Hét onderzoek zelf wordt op een laag pitje gezet, omdat er nauwelijks kans bestaat dat de zaak wordt opgelost. Daarmee wordt bevestigd wat velen reeds tien jaar geleden voorspelden, namelijk dat de Bende van Nijvel – wegens politieke achtergronden van deze moordpartijen – nooit zou worden gevonden, laat staan ontmaskerd. De ex-chef van de Staatsveiligheid ontkent dat in alle toonaarden.

Raes: “De aanslagen werden niet alleen nooit opgeëist, wij hebben evenmin enig verband kunnen ontdekken tussen de aanslagen en uiterst-rechts of uiterst-links”. Toch bevonden zich onder de slachtoffers van de Bende van Nijvel wel degelijk enkele interessante personen die banden hadden met ex-premier Paul Vanden Boeynants en de rechtse baron De Bonvoisin, kopstukken van de CEPIC, de rechtse vleugel van de Waalse christen-democraten (PSC).

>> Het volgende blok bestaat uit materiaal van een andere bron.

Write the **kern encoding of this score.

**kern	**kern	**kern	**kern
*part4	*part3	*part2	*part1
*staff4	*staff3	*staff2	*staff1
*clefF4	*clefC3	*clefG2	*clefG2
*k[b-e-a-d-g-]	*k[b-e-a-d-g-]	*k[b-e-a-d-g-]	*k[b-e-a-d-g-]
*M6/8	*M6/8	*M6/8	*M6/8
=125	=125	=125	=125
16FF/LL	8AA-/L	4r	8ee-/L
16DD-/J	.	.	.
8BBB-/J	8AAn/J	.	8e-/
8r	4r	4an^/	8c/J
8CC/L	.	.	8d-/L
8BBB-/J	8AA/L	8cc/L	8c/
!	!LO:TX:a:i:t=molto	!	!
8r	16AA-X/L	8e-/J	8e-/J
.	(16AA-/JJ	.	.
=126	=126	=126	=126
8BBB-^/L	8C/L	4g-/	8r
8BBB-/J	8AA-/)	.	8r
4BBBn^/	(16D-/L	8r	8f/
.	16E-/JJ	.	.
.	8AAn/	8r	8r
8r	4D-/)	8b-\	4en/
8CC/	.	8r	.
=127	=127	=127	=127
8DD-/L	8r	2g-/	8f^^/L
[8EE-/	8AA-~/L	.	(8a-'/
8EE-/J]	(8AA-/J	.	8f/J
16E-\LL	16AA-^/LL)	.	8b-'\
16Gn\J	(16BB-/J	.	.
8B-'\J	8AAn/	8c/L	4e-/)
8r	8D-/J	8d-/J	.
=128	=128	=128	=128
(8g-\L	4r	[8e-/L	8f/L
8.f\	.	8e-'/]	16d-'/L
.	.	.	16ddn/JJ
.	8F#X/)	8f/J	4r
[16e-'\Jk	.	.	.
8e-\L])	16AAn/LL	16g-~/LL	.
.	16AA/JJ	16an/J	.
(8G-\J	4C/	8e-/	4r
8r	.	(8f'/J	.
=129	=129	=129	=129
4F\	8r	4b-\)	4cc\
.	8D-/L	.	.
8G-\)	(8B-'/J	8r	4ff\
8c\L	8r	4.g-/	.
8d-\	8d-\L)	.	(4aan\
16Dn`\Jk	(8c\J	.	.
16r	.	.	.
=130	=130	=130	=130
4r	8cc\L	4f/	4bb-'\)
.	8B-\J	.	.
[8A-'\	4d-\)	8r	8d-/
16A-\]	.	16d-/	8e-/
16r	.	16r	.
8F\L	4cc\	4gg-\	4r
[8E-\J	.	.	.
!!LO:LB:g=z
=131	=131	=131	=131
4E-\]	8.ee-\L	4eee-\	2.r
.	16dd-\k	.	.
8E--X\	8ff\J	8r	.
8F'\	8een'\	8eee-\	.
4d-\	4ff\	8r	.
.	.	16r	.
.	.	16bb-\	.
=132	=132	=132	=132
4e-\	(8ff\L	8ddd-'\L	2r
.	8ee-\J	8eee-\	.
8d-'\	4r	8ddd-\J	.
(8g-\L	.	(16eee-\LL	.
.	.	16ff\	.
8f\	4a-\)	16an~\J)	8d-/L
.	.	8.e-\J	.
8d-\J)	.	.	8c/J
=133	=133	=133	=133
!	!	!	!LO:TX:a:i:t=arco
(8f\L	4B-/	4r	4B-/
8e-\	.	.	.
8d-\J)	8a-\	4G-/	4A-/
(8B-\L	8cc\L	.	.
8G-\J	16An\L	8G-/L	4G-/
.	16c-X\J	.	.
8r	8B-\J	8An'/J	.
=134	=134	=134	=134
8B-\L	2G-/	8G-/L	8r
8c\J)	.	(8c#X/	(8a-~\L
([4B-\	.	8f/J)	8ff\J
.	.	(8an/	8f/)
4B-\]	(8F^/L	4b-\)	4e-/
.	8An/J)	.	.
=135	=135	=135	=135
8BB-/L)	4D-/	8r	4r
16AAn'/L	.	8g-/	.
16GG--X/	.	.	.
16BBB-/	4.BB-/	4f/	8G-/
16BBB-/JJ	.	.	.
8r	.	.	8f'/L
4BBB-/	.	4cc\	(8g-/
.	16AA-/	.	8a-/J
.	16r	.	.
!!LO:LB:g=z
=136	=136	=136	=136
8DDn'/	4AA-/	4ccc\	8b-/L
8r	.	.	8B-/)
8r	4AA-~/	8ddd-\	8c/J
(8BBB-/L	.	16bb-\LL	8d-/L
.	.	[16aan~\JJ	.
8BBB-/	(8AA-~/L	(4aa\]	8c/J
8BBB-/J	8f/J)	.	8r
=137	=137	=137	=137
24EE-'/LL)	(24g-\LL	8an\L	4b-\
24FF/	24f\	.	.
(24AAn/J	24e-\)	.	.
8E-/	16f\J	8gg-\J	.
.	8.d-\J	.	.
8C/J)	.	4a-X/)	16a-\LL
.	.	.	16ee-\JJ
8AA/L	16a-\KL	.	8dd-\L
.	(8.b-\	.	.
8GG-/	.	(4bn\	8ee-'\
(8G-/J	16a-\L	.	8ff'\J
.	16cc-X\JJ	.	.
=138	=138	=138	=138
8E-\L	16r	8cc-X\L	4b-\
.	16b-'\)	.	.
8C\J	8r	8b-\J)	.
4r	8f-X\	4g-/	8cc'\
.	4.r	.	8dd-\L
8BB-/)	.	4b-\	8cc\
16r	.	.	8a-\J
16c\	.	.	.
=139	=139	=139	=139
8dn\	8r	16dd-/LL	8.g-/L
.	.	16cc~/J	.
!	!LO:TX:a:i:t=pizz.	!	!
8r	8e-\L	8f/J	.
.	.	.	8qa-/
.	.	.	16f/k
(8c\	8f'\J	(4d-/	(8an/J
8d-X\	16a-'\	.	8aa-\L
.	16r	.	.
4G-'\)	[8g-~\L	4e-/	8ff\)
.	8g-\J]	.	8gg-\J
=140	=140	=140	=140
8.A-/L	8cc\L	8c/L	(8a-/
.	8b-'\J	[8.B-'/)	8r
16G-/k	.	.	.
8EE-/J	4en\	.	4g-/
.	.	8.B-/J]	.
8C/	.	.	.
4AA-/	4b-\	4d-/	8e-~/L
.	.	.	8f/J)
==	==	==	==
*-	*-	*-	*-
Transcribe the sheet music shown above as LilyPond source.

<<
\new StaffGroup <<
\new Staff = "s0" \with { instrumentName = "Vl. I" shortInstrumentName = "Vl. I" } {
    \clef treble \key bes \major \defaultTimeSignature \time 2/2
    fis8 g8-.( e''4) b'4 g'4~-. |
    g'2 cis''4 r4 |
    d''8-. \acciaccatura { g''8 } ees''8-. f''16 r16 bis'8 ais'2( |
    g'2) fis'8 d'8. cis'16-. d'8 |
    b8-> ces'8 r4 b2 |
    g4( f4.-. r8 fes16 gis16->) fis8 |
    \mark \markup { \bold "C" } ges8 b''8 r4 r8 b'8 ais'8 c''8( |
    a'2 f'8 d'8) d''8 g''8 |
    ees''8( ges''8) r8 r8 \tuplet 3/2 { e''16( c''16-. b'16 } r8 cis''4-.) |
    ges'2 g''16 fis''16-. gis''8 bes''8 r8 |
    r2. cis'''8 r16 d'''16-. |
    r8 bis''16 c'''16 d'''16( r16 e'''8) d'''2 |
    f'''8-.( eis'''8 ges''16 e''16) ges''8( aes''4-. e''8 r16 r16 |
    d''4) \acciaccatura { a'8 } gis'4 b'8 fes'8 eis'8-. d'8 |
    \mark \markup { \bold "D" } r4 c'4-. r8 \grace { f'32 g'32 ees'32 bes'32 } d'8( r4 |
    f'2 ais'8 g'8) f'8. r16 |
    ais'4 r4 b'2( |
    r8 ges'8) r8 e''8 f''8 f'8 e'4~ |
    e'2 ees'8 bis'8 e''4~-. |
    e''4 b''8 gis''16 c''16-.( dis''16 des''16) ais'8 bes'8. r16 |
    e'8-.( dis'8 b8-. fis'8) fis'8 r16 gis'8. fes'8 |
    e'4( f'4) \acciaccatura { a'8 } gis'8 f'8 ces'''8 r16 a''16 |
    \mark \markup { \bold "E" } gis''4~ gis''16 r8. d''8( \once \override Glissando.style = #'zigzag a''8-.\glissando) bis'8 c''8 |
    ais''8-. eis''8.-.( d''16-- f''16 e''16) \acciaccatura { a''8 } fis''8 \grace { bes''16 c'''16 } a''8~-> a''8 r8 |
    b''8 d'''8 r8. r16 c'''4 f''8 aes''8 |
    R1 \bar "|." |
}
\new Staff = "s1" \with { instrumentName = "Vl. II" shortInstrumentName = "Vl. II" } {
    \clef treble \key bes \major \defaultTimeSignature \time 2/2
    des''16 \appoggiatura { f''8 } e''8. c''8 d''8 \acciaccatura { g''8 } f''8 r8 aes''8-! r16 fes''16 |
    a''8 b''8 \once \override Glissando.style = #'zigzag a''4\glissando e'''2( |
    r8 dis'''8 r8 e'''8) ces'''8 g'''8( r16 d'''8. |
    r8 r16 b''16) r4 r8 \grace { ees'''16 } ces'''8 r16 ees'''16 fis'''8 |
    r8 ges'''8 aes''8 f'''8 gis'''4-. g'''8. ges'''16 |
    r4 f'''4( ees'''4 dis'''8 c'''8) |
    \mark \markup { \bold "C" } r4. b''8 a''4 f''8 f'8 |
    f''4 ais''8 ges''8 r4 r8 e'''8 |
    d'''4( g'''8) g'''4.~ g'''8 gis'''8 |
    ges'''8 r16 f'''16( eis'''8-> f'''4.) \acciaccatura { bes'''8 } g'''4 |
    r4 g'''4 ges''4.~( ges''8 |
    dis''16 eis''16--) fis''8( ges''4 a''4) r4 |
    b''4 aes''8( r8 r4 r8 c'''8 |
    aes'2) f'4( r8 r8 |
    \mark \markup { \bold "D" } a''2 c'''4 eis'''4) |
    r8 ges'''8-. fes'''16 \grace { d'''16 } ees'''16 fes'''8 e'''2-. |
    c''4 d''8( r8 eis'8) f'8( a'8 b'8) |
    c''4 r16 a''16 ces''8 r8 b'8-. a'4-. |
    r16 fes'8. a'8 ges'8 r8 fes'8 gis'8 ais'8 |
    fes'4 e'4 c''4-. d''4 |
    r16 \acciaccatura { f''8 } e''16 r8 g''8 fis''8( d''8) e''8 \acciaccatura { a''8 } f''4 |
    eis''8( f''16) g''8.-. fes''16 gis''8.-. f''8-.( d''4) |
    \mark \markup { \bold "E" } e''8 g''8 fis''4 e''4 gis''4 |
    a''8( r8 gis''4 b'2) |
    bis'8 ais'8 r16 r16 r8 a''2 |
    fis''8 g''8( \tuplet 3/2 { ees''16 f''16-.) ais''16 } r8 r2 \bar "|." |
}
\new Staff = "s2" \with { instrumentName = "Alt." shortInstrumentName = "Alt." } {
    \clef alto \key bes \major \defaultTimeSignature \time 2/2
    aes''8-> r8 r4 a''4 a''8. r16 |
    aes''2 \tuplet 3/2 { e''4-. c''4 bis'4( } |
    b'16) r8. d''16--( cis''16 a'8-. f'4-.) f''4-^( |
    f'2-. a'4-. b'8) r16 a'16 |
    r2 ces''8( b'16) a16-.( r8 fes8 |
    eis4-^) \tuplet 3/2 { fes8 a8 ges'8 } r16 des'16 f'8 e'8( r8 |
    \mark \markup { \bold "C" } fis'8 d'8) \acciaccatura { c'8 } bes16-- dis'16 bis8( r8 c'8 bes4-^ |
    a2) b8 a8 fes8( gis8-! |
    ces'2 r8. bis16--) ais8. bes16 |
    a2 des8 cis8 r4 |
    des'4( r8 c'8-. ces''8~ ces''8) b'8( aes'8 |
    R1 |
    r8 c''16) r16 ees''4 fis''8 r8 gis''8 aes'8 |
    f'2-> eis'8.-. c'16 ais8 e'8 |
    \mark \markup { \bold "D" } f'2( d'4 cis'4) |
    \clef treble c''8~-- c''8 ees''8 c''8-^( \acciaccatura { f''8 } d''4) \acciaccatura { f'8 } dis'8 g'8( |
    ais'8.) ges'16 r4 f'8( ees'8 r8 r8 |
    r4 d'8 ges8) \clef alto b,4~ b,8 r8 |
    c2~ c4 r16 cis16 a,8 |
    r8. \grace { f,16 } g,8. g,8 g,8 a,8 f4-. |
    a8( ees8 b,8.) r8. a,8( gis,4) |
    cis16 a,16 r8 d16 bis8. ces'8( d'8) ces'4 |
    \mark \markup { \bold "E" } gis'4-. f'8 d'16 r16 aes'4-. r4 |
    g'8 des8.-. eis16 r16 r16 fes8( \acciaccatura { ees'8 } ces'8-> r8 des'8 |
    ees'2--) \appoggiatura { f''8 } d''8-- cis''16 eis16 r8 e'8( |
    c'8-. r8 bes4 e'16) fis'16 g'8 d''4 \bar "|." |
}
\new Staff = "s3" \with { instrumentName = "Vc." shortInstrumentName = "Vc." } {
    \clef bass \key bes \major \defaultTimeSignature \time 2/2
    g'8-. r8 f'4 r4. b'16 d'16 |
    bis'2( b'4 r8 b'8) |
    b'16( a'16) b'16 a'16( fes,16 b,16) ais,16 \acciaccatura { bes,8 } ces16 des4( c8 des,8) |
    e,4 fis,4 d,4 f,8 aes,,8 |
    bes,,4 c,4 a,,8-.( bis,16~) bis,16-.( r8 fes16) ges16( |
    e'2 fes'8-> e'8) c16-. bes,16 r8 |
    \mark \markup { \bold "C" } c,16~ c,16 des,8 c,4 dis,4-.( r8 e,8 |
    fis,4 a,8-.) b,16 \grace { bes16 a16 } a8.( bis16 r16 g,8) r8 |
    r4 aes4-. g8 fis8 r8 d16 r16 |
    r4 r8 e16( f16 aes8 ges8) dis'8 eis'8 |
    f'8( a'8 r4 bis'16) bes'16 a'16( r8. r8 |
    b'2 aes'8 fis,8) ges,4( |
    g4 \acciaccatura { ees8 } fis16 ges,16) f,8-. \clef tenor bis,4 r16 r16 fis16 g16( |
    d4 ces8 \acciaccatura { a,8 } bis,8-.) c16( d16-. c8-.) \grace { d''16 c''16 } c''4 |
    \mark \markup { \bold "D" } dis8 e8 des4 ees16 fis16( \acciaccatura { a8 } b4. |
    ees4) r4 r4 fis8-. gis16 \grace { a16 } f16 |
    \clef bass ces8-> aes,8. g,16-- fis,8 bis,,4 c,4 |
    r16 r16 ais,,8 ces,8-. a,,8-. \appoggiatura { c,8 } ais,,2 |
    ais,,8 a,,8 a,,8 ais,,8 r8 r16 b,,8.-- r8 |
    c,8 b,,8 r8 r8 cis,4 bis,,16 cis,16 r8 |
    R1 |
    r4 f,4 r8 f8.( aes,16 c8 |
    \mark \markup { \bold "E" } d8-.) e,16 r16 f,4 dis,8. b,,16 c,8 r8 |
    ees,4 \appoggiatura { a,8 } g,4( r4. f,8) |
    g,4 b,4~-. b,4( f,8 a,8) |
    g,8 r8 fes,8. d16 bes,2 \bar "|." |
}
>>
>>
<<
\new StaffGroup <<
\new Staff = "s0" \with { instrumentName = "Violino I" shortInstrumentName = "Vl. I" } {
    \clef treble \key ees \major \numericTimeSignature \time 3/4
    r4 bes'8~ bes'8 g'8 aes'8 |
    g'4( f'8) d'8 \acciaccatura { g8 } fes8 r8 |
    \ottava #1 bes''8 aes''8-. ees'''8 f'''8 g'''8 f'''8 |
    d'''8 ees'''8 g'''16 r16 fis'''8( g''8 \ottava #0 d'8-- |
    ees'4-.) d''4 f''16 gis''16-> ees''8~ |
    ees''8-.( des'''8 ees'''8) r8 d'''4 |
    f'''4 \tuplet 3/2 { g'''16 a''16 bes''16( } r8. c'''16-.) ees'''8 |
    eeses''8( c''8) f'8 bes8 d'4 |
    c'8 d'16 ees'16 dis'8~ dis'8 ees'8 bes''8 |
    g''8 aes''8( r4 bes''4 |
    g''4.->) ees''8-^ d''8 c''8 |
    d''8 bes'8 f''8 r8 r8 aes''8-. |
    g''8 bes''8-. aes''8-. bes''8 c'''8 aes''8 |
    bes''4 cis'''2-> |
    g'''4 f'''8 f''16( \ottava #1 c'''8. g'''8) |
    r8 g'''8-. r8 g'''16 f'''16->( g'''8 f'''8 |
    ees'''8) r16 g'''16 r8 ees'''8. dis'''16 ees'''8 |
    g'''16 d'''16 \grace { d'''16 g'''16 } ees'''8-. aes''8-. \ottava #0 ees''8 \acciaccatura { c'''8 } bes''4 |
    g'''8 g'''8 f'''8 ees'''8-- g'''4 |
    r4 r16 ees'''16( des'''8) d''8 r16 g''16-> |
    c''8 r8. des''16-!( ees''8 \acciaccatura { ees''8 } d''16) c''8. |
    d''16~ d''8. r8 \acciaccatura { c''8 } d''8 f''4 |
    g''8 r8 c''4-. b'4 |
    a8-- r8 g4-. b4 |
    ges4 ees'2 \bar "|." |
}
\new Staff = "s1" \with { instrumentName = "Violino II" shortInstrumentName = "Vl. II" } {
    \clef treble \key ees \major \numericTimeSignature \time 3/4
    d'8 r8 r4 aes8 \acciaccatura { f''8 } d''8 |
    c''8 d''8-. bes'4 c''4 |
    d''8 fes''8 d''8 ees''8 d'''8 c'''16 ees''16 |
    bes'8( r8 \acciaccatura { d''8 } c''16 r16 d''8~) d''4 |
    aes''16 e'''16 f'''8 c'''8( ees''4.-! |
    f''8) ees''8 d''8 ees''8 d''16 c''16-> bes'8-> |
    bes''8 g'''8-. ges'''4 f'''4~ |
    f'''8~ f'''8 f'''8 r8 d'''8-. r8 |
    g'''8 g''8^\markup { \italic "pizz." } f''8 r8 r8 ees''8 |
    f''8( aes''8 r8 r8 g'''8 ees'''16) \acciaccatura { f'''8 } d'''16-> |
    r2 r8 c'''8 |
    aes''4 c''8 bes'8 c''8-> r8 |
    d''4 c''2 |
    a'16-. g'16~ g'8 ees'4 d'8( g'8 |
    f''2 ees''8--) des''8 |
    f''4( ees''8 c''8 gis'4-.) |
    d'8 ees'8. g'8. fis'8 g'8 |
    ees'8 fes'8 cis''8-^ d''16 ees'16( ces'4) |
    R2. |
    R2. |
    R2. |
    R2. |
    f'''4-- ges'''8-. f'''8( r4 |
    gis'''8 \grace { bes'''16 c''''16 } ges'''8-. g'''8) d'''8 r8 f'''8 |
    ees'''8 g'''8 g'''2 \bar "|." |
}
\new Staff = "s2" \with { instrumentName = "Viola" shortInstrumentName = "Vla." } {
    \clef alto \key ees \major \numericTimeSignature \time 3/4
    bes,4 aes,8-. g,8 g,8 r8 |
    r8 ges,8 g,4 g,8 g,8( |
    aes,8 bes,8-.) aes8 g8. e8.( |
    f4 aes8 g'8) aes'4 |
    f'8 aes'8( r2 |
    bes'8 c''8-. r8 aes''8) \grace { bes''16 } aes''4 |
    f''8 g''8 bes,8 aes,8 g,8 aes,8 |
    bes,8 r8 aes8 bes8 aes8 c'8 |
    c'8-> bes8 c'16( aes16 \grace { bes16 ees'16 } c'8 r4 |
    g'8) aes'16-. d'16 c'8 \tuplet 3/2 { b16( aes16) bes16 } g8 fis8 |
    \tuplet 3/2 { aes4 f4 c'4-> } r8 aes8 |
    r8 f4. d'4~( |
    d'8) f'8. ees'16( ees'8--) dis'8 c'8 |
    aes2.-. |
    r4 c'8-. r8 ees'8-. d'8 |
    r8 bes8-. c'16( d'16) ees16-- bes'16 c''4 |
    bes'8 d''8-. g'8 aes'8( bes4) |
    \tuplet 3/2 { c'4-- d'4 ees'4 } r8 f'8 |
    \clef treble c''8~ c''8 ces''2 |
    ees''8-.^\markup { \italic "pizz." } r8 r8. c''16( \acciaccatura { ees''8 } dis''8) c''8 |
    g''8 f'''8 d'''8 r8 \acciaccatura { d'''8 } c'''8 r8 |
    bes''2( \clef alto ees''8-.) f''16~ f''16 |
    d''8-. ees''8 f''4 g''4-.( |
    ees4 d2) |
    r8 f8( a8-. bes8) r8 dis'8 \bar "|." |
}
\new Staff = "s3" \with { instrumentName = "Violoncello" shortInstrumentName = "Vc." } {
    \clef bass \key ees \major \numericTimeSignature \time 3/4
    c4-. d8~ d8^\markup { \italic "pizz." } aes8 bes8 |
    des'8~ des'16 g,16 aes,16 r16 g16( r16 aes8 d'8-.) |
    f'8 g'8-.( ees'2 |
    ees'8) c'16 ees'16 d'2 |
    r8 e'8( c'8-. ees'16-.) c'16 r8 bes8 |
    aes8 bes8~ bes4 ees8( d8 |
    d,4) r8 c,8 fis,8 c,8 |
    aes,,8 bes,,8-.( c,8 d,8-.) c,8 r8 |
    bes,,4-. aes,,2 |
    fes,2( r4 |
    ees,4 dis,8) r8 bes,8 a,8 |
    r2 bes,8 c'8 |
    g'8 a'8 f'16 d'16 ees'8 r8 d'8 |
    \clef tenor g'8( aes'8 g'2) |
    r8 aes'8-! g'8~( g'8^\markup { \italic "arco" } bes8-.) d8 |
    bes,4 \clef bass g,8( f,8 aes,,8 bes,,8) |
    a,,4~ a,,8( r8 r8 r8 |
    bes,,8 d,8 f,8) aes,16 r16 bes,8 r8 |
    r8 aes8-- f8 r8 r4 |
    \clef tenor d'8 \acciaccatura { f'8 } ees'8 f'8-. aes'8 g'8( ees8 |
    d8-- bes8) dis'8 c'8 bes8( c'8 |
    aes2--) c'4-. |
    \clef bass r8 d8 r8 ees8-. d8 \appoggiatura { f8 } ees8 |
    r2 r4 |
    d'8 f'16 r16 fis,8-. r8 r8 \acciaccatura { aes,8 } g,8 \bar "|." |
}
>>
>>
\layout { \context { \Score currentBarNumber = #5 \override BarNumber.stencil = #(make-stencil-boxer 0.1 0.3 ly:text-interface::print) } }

Dit clubje had grote politieke invloed en zou in elk geval niet vijandig hebben gestaan tegenover een door hoge officieren geplande, maar nooit uitgevoerde staatsgreep in 1982. Albert Raes, die juist in de woelige jaren 1977-1990 chef van de Staatsveiligheid was, gelooft niet in dit scenario. Ook de theorie dat de acties van de Bende van Nijvel dienden om het land te destabiliseren en rijp te maken voor een rechtse staatsgreep kon, zo laat hij weten, nooit worden bewezen.